▶ ACTION ITEM
Each line of the listing that includes the string "Table" is to be identified and copied.
ENTRIES SUPPLIED START
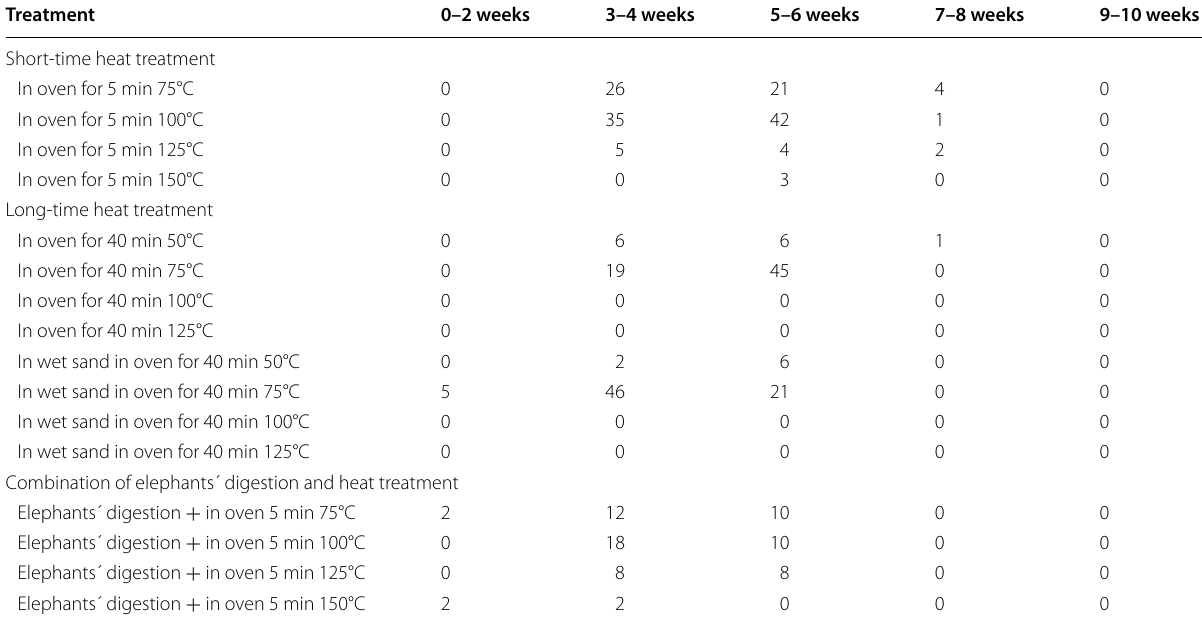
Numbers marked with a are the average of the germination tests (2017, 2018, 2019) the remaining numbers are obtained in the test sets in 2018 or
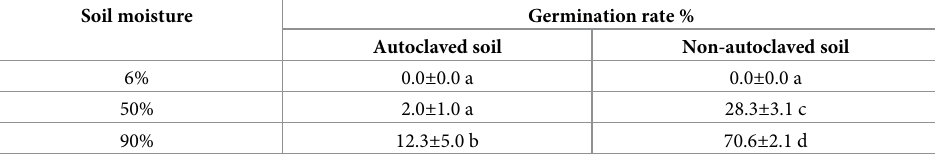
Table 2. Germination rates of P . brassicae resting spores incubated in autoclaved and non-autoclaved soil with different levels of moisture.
ENTRIES SUPPLIED END
ENTRIES SUPPLIED START
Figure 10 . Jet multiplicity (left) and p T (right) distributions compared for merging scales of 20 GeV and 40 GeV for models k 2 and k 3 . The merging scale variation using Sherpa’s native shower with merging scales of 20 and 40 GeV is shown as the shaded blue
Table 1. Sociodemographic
ENTRIES SUPPLIED END
▶ ANSWER TO THIS PROBLEM
Table 2. Germination rates of P . brassicae resting spores incubated in autoclaved and non-autoclaved soil with different levels of moisture.
Table 1. Sociodemographic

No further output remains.